Question of the zero-shot
Zhimin-C opened this issue · 1 comments
Thanks for the great job! In this study, both the 2D backbone lseg and openseg necessitate text labels for input. This approach appears more akin to weakly supervised learning (as described in https://openreview.net/pdf?id=4Q9CmC3ypdE) that leverages scene text labels, rather than true zero-shot learning. Therefore, wouldn't it be more appropriate to benchmark against weakly supervised learning baselines as opposed to zero-shot learning baselines?
@Zhimin-C thanks for your interest in our work! Actually there was also a CVPR reviewer asking a roughly same question, so I will reply to you by copying a paragraph of our answer :)

[Stored data]

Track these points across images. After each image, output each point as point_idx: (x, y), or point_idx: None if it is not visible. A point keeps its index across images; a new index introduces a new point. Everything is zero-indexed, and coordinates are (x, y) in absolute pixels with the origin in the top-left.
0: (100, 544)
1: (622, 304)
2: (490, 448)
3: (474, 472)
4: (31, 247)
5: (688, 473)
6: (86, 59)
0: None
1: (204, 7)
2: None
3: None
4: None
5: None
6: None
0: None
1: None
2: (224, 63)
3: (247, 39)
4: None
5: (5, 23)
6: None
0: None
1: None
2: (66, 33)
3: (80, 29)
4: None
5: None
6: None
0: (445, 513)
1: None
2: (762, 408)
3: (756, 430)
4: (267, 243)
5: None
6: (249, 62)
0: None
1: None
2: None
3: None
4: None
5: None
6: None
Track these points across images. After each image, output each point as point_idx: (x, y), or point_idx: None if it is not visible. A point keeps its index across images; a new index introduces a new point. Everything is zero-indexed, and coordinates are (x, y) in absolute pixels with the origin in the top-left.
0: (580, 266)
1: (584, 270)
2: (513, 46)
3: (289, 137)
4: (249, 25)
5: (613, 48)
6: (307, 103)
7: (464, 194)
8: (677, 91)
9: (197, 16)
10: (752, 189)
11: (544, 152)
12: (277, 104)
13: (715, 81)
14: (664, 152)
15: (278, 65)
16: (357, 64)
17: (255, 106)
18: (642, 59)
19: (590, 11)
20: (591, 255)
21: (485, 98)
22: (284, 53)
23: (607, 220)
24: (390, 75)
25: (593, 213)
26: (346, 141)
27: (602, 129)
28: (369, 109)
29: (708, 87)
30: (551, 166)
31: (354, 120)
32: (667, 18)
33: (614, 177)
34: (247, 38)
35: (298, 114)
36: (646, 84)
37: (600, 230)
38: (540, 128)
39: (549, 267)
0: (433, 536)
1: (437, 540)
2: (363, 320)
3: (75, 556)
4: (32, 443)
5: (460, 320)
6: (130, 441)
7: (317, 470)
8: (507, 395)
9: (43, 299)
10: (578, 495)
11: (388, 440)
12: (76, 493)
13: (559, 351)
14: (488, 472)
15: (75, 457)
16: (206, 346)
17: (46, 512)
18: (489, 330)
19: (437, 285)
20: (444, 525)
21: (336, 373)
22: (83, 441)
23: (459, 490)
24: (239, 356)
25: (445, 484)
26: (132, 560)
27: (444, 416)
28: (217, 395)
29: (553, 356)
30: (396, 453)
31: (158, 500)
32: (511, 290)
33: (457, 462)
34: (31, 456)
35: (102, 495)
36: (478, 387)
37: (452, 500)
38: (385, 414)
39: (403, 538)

Exercise brief » Continue the thread about zero-shot learning, starting right after its last sentence. The items were taken from a separate source.

Result »
The terminology for zero-shot learning (ZSL) is ambiguous. In a theoretical ZSL system, there should
be no training data of any kind from seen classes. However, almost all real-world ZSL systems utilize general purpose feature extractors pretrained for proxy tasks on large datasets. For example, 3DGenZ proposes a ZSL variant utilizing image features pretrained on ImageNet (see
section 4.5 in their paper), and OpenSeg, LSeg, CLIP, and
ALIGN proposed ZSL methods trained on alt-text (as we
do). The authors of those papers all describe their methods as ZSL. We followed the same terminology.
So long story short, if you check the original CLIP paper and many of follow-ups, they refer their method as zero-shot. We follow them :)